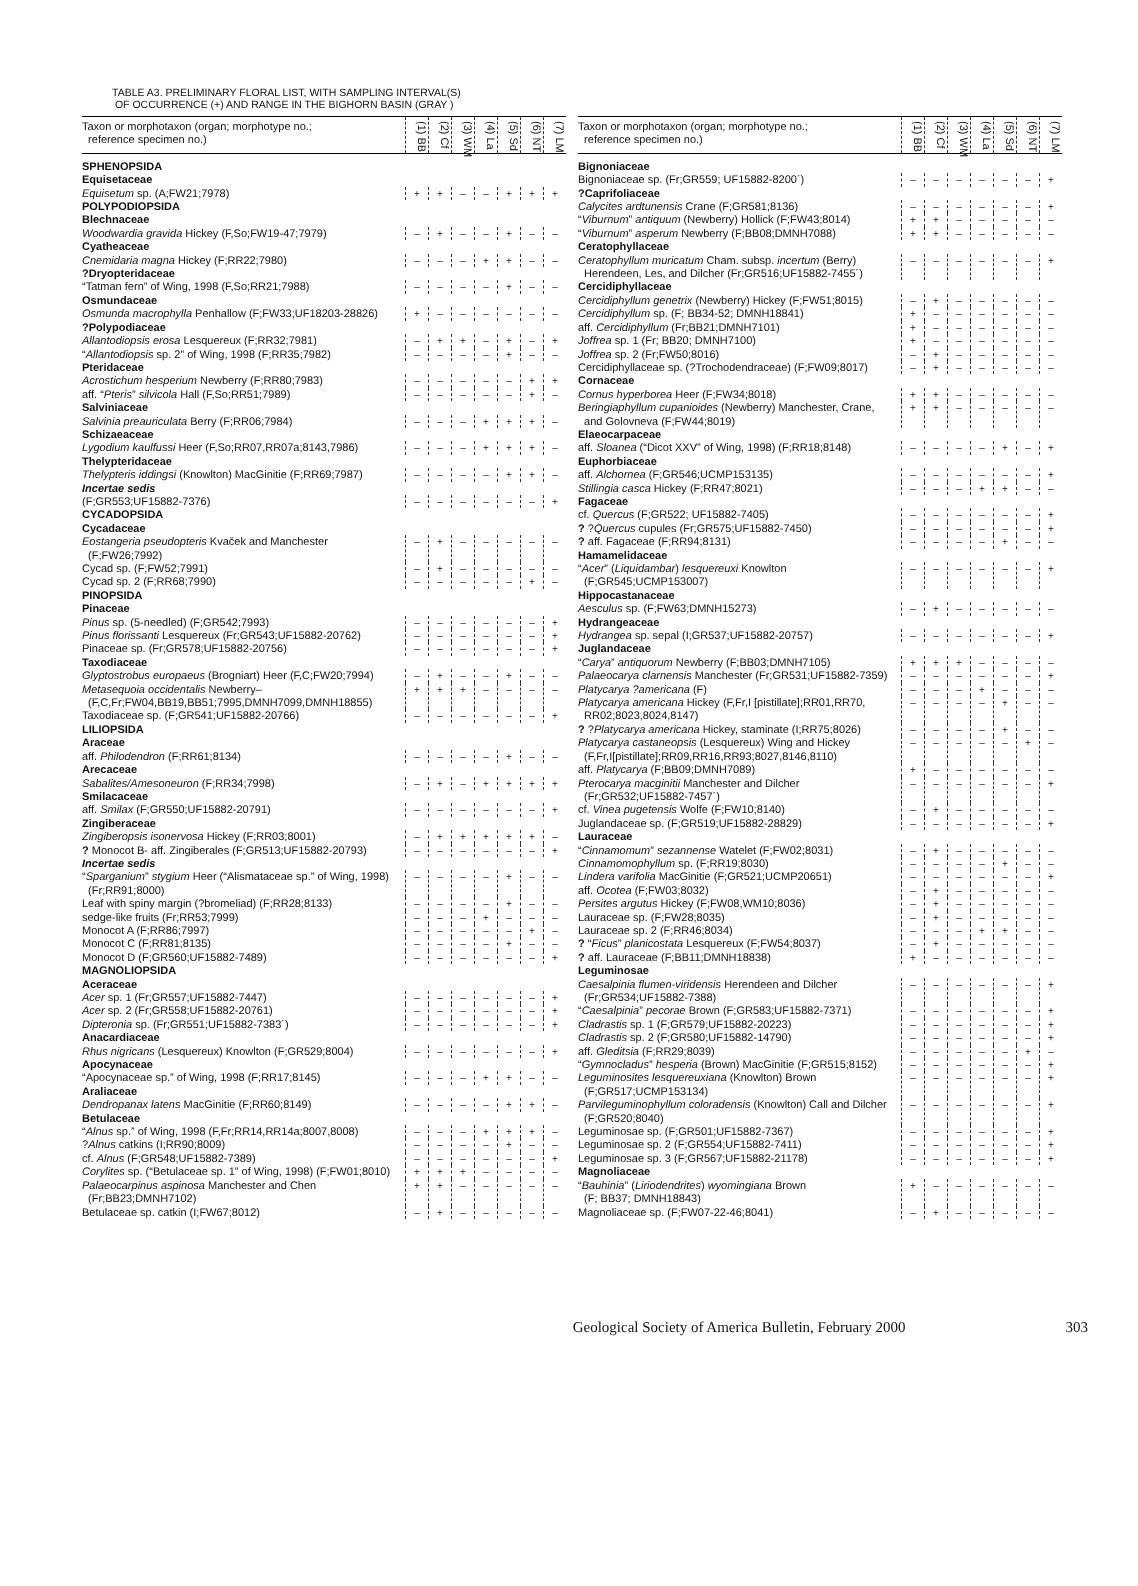TABLE A3. PRELIMINARY FLORAL LIST, WITH SAMPLING INTERVAL(S)
OF OCCURRENCE (+) AND RANGE IN THE BIGHORN BASIN (GRAY )
| Taxon or morphotaxon (organ; morphotype no.; reference specimen no.) | (1) BB | (2) Cf | (3) WM | (4) La | (5) Sd | (6) NT | (7) LM |
| --- | --- | --- | --- | --- | --- | --- | --- |
| SPHENOPSIDA | | | | | | | |
| Equisetaceae | | | | | | | |
| Equisetum sp. (A;FW21;7978) | + | + | – | – | + | + | + |
| POLYPODIOPSIDA | | | | | | | |
| Blechnaceae | | | | | | | |
| Woodwardia gravida Hickey (F,So;FW19-47;7979) | – | + | – | – | + | – | – |
| Cyatheaceae | | | | | | | |
| Cnemidaria magna Hickey (F;RR22;7980) | – | – | – | + | + | – | – |
| ?Dryopteridaceae | | | | | | | |
| “Tatman fern” of Wing, 1998 (F,So;RR21;7988) | – | – | – | – | + | – | – |
| Osmundaceae | | | | | | | |
| Osmunda macrophylla Penhallow (F;FW33;UF18203-28826) | + | – | – | – | – | – | – |
| ?Polypodiaceae | | | | | | | |
| Allantodiopsis erosa Lesquereux (F;RR32;7981) | – | + | + | – | + | – | + |
| “ Allantodiopsis sp. 2” of Wing, 1998 (F;RR35;7982) | – | – | – | – | + | – | – |
| Pteridaceae | | | | | | | |
| Acrostichum hesperium Newberry (F;RR80;7983) | – | – | – | – | – | + | + |
| aff. “ Pteris ” silvicola Hall (F,So;RR51;7989) | – | – | – | – | – | + | – |
| Salviniaceae | | | | | | | |
| Salvinia preauriculata Berry (F;RR06;7984) | – | – | – | + | + | + | – |
| Schizaeaceae | | | | | | | |
| Lygodium kaulfussi Heer (F,So;RR07,RR07a;8143,7986) | – | – | – | + | + | + | – |
| Thelypteridaceae | | | | | | | |
| Thelypteris iddingsi (Knowlton) MacGinitie (F;RR69;7987) | – | – | – | – | + | + | – |
| Incertae sedis | | | | | | | |
| (F;GR553;UF15882-7376) | – | – | – | – | – | – | + |
| CYCADOPSIDA | | | | | | | |
| Cycadaceae | | | | | | | |
| Eostangeria pseudopteris Kvaček and Manchester (F;FW26;7992) | – | + | – | – | – | – | – |
| Cycad sp. (F;FW52;7991) | – | + | – | – | – | – | – |
| Cycad sp. 2 (F;RR68;7990) | – | – | – | – | – | + | – |
| PINOPSIDA | | | | | | | |
| Pinaceae | | | | | | | |
| Pinus sp. (5-needled) (F;GR542;7993) | – | – | – | – | – | – | + |
| Pinus florissanti Lesquereux (Fr;GR543;UF15882-20762) | – | – | – | – | – | – | + |
| Pinaceae sp. (Fr;GR578;UF15882-20756) | – | – | – | – | – | – | + |
| Taxodiaceae | | | | | | | |
| Glyptostrobus europaeus (Brogniart) Heer (F,C;FW20;7994) | – | + | – | – | + | – | – |
| Metasequoia occidentalis Newberry– (F,C,Fr;FW04,BB19,BB51;7995,DMNH7099,DMNH18855) | + | + | + | – | – | – | – |
| Taxodiaceae sp. (F;GR541;UF15882-20766) | – | – | – | – | – | – | + |
| LILIOPSIDA | | | | | | | |
| Araceae | | | | | | | |
| aff. Philodendron (F;RR61;8134) | – | – | – | – | + | – | – |
| Arecaceae | | | | | | | |
| Sabalites/Amesoneuron (F;RR34;7998) | – | + | – | + | + | + | + |
| Smilacaceae | | | | | | | |
| aff. Smilax (F;GR550;UF15882-20791) | – | – | – | – | – | – | + |
| Zingiberaceae | | | | | | | |
| Zingiberopsis isonervosa Hickey (F;RR03;8001) | – | + | + | + | + | + | – |
| ? Monocot B- aff. Zingiberales (F;GR513;UF15882-20793) | – | – | – | – | – | – | + |
| Incertae sedis | | | | | | | |
| “ Sparganium ” stygium Heer (“Alismataceae sp.” of Wing, 1998) (Fr;RR91;8000) | – | – | – | – | + | – | – |
| Leaf with spiny margin (?bromeliad) (F;RR28;8133) | – | – | – | – | + | – | – |
| sedge-like fruits (Fr;RR53;7999) | – | – | – | + | – | – | – |
| Monocot A (F;RR86;7997) | – | – | – | – | – | + | – |
| Monocot C (F;RR81;8135) | – | – | – | – | + | – | – |
| Monocot D (F;GR560;UF15882-7489) | – | – | – | – | – | – | + |
| MAGNOLIOPSIDA | | | | | | | |
| Aceraceae | | | | | | | |
| Acer sp. 1 (Fr;GR557;UF15882-7447) | – | – | – | – | – | – | + |
| Acer sp. 2 (Fr;GR558;UF15882-20761) | – | – | – | – | – | – | + |
| Dipteronia sp. (Fr;GR551;UF15882-7383´) | – | – | – | – | – | – | + |
| Anacardiaceae | | | | | | | |
| Rhus nigricans (Lesquereux) Knowlton (F;GR529;8004) | – | – | – | – | – | – | + |
| Apocynaceae | | | | | | | |
| “Apocynaceae sp.” of Wing, 1998 (F;RR17;8145) | – | – | – | + | + | – | – |
| Araliaceae | | | | | | | |
| Dendropanax latens MacGinitie (F;RR60;8149) | – | – | – | – | + | + | – |
| Betulaceae | | | | | | | |
| “ Alnus sp.” of Wing, 1998 (F,Fr;RR14,RR14a;8007,8008) | – | – | – | + | + | + | – |
| ? Alnus catkins (I;RR90;8009) | – | – | – | – | + | – | – |
| cf. Alnus (F;GR548;UF15882-7389) | – | – | – | – | – | – | + |
| Corylites sp. (“Betulaceae sp. 1” of Wing, 1998) (F;FW01;8010) | + | + | + | – | – | – | – |
| Palaeocarpinus aspinosa Manchester and Chen (Fr;BB23;DMNH7102) | + | + | – | – | – | – | – |
| Betulaceae sp. catkin (I;FW67;8012) | – | + | – | – | – | – | – |
| Taxon or morphotaxon (organ; morphotype no.; reference specimen no.) | (1) BB | (2) Cf | (3) WM | (4) La | (5) Sd | (6) NT | (7) LM |
| --- | --- | --- | --- | --- | --- | --- | --- |
| Bignoniaceae | | | | | | | |
| Bignoniaceae sp. (Fr;GR559; UF15882-8200´) | – | – | – | – | – | – | + |
| ?Caprifoliaceae | | | | | | | |
| Calycites ardtunensis Crane (F;GR581;8136) | – | – | – | – | – | – | + |
| “ Viburnum ” antiquum (Newberry) Hollick (F;FW43;8014) | + | + | – | – | – | – | – |
| “ Viburnum ” asperum Newberry (F;BB08;DMNH7088) | + | + | – | – | – | – | – |
| Ceratophyllaceae | | | | | | | |
| Ceratophyllum muricatum Cham. subsp. incertum (Berry) Herendeen, Les, and Dilcher (Fr;GR516;UF15882-7455´) | – | – | – | – | – | – | + |
| Cercidiphyllaceae | | | | | | | |
| Cercidiphyllum genetrix (Newberry) Hickey (F;FW51;8015) | – | + | – | – | – | – | – |
| Cercidiphyllum sp. (F; BB34-52; DMNH18841) | + | – | – | – | – | – | – |
| aff. Cercidiphyllum (Fr;BB21;DMNH7101) | + | – | – | – | – | – | – |
| Joffrea sp. 1 (Fr; BB20; DMNH7100) | + | – | – | – | – | – | – |
| Joffrea sp. 2 (Fr;FW50;8016) | – | + | – | – | – | – | – |
| Cercidiphyllaceae sp. (?Trochodendraceae) (F;FW09;8017) | – | + | – | – | – | – | – |
| Cornaceae | | | | | | | |
| Cornus hyperborea Heer (F;FW34;8018) | + | + | – | – | – | – | – |
| Beringiaphyllum cupanioides (Newberry) Manchester, Crane, and Golovneva (F;FW44;8019) | + | + | – | – | – | – | – |
| Elaeocarpaceae | | | | | | | |
| aff. Sloanea (“Dicot XXV” of Wing, 1998) (F;RR18;8148) | – | – | – | – | + | – | + |
| Euphorbiaceae | | | | | | | |
| aff. Alchornea (F;GR546;UCMP153135) | – | – | – | – | – | – | + |
| Stillingia casca Hickey (F;RR47;8021) | – | – | – | + | + | – | – |
| Fagaceae | | | | | | | |
| cf. Quercus (F;GR522; UF15882-7405) | – | – | – | – | – | – | + |
| ? ? Quercus cupules (Fr;GR575;UF15882-7450) | – | – | – | – | – | – | + |
| ? aff. Fagaceae (F;RR94;8131) | – | – | – | – | + | – | – |
| Hamamelidaceae | | | | | | | |
| “ Acer ” ( Liquidambar ) lesquereuxi Knowlton (F;GR545;UCMP153007) | – | – | – | – | – | – | + |
| Hippocastanaceae | | | | | | | |
| Aesculus sp. (F;FW63;DMNH15273) | – | + | – | – | – | – | – |
| Hydrangeaceae | | | | | | | |
| Hydrangea sp. sepal (I;GR537;UF15882-20757) | – | – | – | – | – | – | + |
| Juglandaceae | | | | | | | |
| “ Carya ” antiquorum Newberry (F;BB03;DMNH7105) | + | + | + | – | – | – | – |
| Palaeocarya clarnensis Manchester (Fr;GR531;UF15882-7359) | – | – | – | – | – | – | + |
| Platycarya ?americana (F) | – | – | – | + | – | – | – |
| Platycarya americana Hickey (F,Fr,I [pistillate];RR01,RR70, RR02;8023,8024,8147) | – | – | – | – | + | – | – |
| ? ? Platycarya americana Hickey, staminate (I;RR75;8026) | – | – | – | – | + | – | – |
| Platycarya castaneopsis (Lesquereux) Wing and Hickey (F,Fr,I[pistillate];RR09,RR16,RR93;8027,8146,8110) | – | – | – | – | – | + | – |
| aff. Platycarya (F;BB09;DMNH7089) | + | – | – | – | – | – | – |
| Pterocarya macginitii Manchester and Dilcher (Fr;GR532;UF15882-7457´) | – | – | – | – | – | – | + |
| cf. Vinea pugetensis Wolfe (F;FW10;8140) | – | + | – | – | – | – | – |
| Juglandaceae sp. (F;GR519;UF15882-28829) | – | – | – | – | – | – | + |
| Lauraceae | | | | | | | |
| “ Cinnamomum ” sezannense Watelet (F;FW02;8031) | – | + | – | – | – | – | – |
| Cinnamomophyllum sp. (F;RR19;8030) | – | – | – | – | + | – | – |
| Lindera varifolia MacGinitie (F;GR521;UCMP20651) | – | – | – | – | – | – | + |
| aff. Ocotea (F;FW03;8032) | – | + | – | – | – | – | – |
| Persites argutus Hickey (F;FW08,WM10;8036) | – | + | – | – | – | – | – |
| Lauraceae sp. (F;FW28;8035) | – | + | – | – | – | – | – |
| Lauraceae sp. 2 (F;RR46;8034) | – | – | – | + | + | – | – |
| ? “ Ficus ” planicostata Lesquereux (F;FW54;8037) | – | + | – | – | – | – | – |
| ? aff. Lauraceae (F;BB11;DMNH18838) | + | – | – | – | – | – | – |
| Leguminosae | | | | | | | |
| Caesalpinia flumen-viridensis Herendeen and Dilcher (Fr;GR534;UF15882-7388) | – | – | – | – | – | – | + |
| “ Caesalpinia ” pecorae Brown (F;GR583;UF15882-7371) | – | – | – | – | – | – | + |
| Cladrastis sp. 1 (F;GR579;UF15882-20223) | – | – | – | – | – | – | + |
| Cladrastis sp. 2 (F;GR580;UF15882-14790) | – | – | – | – | – | – | + |
| aff. Gleditsia (F;RR29;8039) | – | – | – | – | – | + | – |
| “ Gymnocladus ” hesperia (Brown) MacGinitie (F;GR515;8152) | – | – | – | – | – | – | + |
| Leguminosites lesquereuxiana (Knowlton) Brown (F;GR517;UCMP153134) | – | – | – | – | – | – | + |
| Parvileguminophyllum coloradensis (Knowlton) Call and Dilcher (F;GR520;8040) | – | – | – | – | – | – | + |
| Leguminosae sp. (F;GR501;UF15882-7367) | – | – | – | – | – | – | + |
| Leguminosae sp. 2 (F;GR554;UF15882-7411) | – | – | – | – | – | – | + |
| Leguminosae sp. 3 (F;GR567;UF15882-21178) | – | – | – | – | – | – | + |
| Magnoliaceae | | | | | | | |
| “ Bauhinia ” ( Liriodendrites ) wyomingiana Brown (F; BB37; DMNH18843) | + | – | – | – | – | – | – |
| Magnoliaceae sp. (F;FW07-22-46;8041) | – | + | – | – | – | – | – |
Geological Society of America Bulletin, February 2000 303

◆ ◆ ◆

Both end lines included, restate word for word the lines above from the line with "Monocot B- aff." to the line with "Alnus catkins (I;RR90;8009)", and nothing else.

| ? Monocot B- aff. Zingiberales (F;GR513;UF15882-20793) | – | – | – | – | – | – | + |
| Incertae sedis | | | | | | | |
| “ Sparganium ” stygium Heer (“Alismataceae sp.” of Wing, 1998) (Fr;RR91;8000) | – | – | – | – | + | – | – |
| Leaf with spiny margin (?bromeliad) (F;RR28;8133) | – | – | – | – | + | – | – |
| sedge-like fruits (Fr;RR53;7999) | – | – | – | + | – | – | – |
| Monocot A (F;RR86;7997) | – | – | – | – | – | + | – |
| Monocot C (F;RR81;8135) | – | – | – | – | + | – | – |
| Monocot D (F;GR560;UF15882-7489) | – | – | – | – | – | – | + |
| MAGNOLIOPSIDA | | | | | | | |
| Aceraceae | | | | | | | |
| Acer sp. 1 (Fr;GR557;UF15882-7447) | – | – | – | – | – | – | + |
| Acer sp. 2 (Fr;GR558;UF15882-20761) | – | – | – | – | – | – | + |
| Dipteronia sp. (Fr;GR551;UF15882-7383´) | – | – | – | – | – | – | + |
| Anacardiaceae | | | | | | | |
| Rhus nigricans (Lesquereux) Knowlton (F;GR529;8004) | – | – | – | – | – | – | + |
| Apocynaceae | | | | | | | |
| “Apocynaceae sp.” of Wing, 1998 (F;RR17;8145) | – | – | – | + | + | – | – |
| Araliaceae | | | | | | | |
| Dendropanax latens MacGinitie (F;RR60;8149) | – | – | – | – | + | + | – |
| Betulaceae | | | | | | | |
| “ Alnus sp.” of Wing, 1998 (F,Fr;RR14,RR14a;8007,8008) | – | – | – | + | + | + | – |
| ? Alnus catkins (I;RR90;8009) | – | – | – | – | + | – | – |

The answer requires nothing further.